**WORK TASK:** Restate every line of the data word for word, except for the images.

Recorded data:
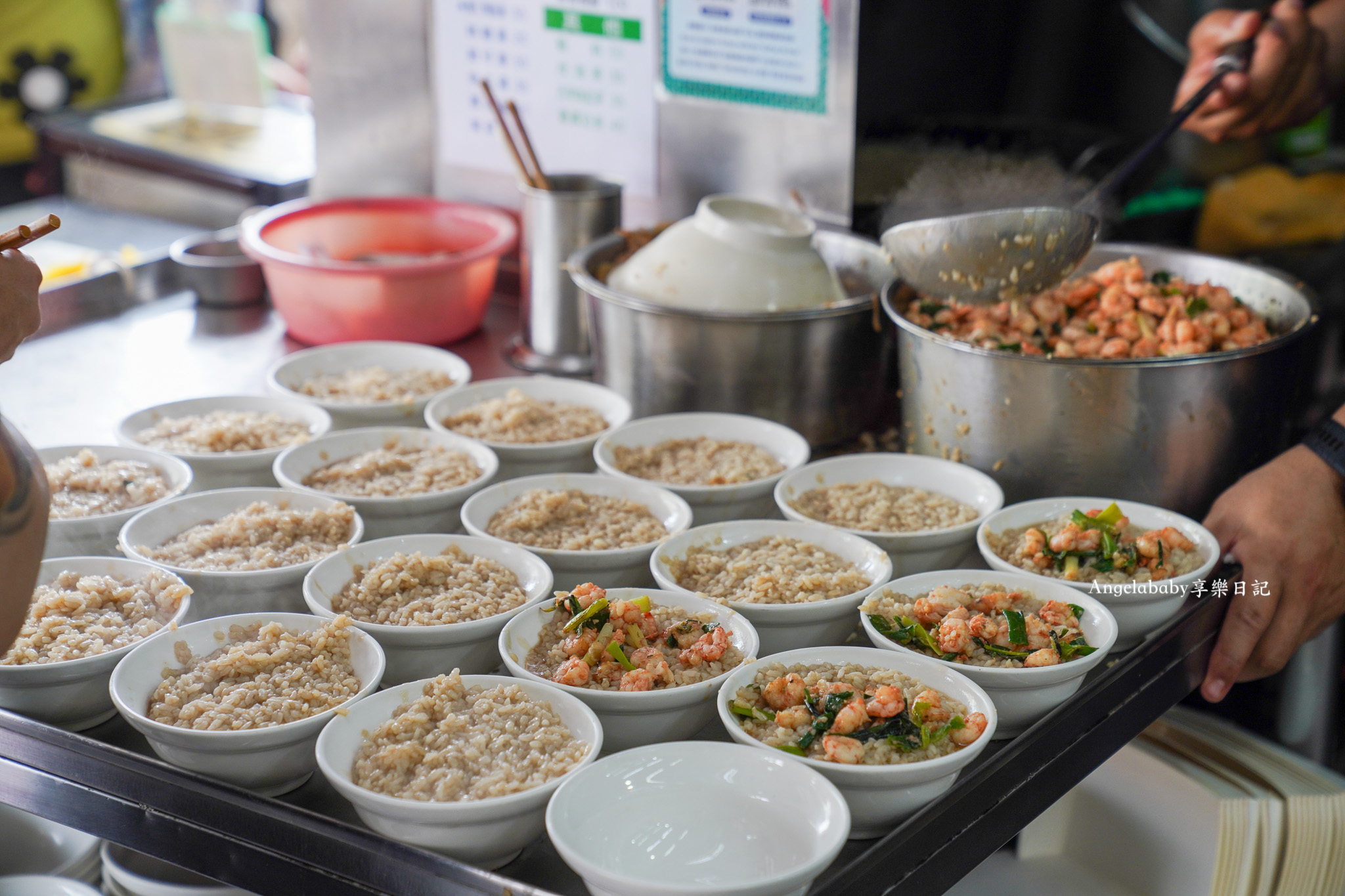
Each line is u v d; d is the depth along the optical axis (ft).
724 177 6.20
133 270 6.96
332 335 6.29
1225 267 5.32
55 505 4.41
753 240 5.26
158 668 3.52
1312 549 4.38
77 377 5.98
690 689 3.37
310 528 4.30
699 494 4.58
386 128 7.38
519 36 6.61
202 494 4.45
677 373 5.13
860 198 5.85
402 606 3.86
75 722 3.61
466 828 2.96
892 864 3.07
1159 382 4.29
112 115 10.96
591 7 6.27
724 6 5.83
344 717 3.23
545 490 4.64
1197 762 5.00
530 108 6.73
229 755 3.20
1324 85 6.65
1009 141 6.33
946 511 4.52
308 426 5.20
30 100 12.10
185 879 4.42
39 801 3.55
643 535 4.38
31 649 3.49
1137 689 3.97
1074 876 4.98
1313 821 4.63
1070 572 4.06
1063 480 4.53
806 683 3.47
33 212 10.36
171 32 10.10
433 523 4.60
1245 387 4.42
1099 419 4.37
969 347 4.44
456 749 3.16
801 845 2.96
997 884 4.91
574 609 3.74
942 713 3.30
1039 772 3.57
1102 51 6.40
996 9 5.98
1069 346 4.81
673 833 3.02
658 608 3.84
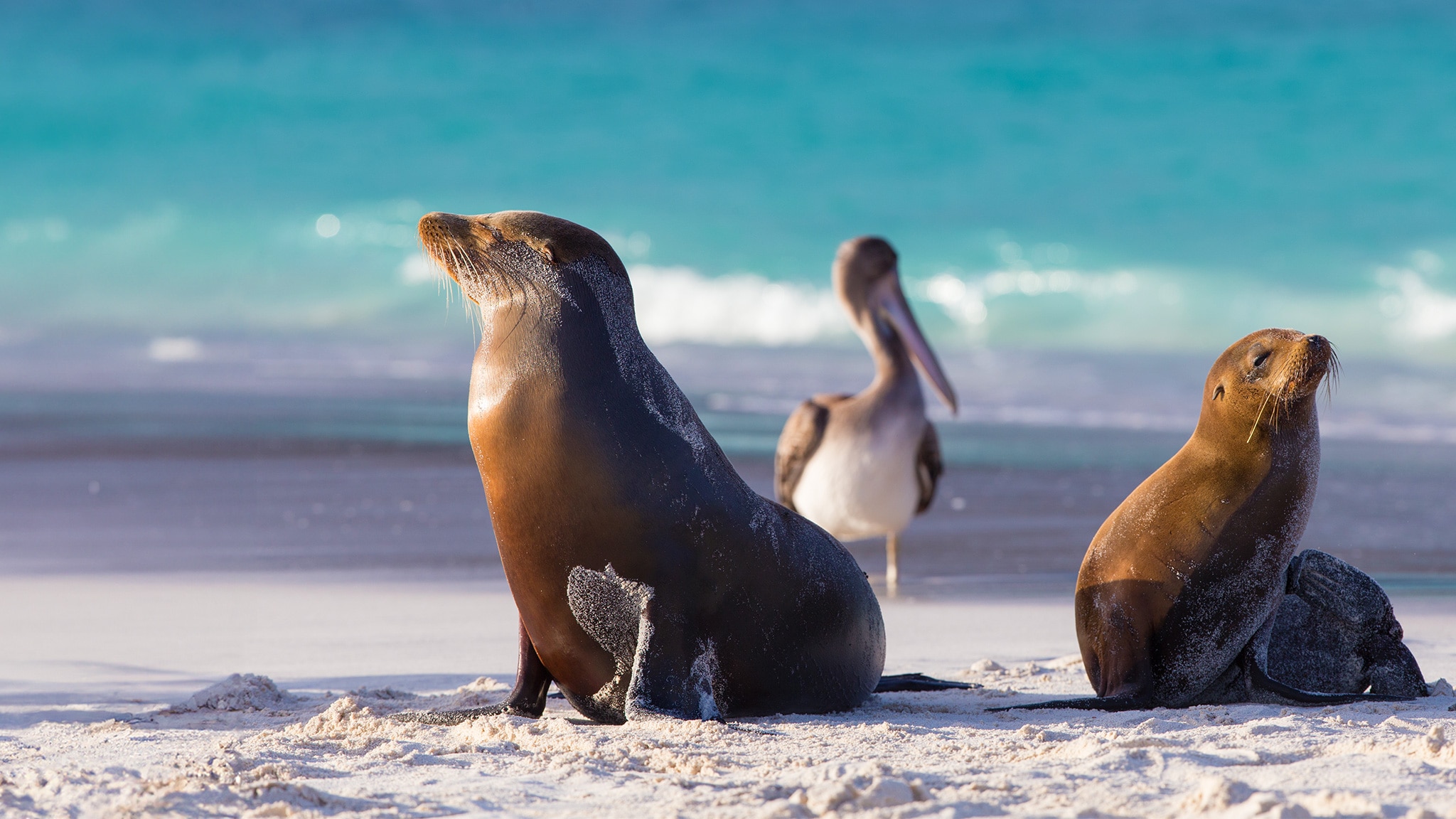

**ANSWER SPACE:**
Each line is u v d; d is the depth along the optical axis (ft).
724 177 6.20
133 270 6.96
332 335 6.29
1225 267 5.32
55 505 4.41
753 240 5.26
158 668 3.52
1312 549 4.38
77 377 5.98
690 689 3.37
310 528 4.30
699 494 4.58
386 128 7.38
519 36 6.61
202 494 4.45
677 373 5.13
860 198 5.85
402 606 3.86
75 722 3.61
466 828 2.96
892 864 3.07
1159 382 4.29
112 115 10.96
591 7 6.27
724 6 5.83
344 717 3.23
545 490 4.64
1197 762 5.00
530 108 6.73
229 755 3.20
1324 85 6.65
1009 141 6.33
946 511 4.52
308 426 5.20
30 100 12.10
185 879 4.42
39 801 3.55
643 535 4.38
31 649 3.49
1137 689 3.97
1074 876 4.98
1313 821 4.63
1070 572 4.06
1063 480 4.53
806 683 3.47
33 212 10.36
171 32 10.10
433 523 4.60
1245 387 4.42
1099 419 4.37
969 347 4.44
456 749 3.16
801 845 2.96
997 884 4.91
574 609 3.74
942 713 3.30
1039 772 3.57
1102 51 6.40
996 9 5.98
1069 346 4.81
673 833 3.02
658 608 3.84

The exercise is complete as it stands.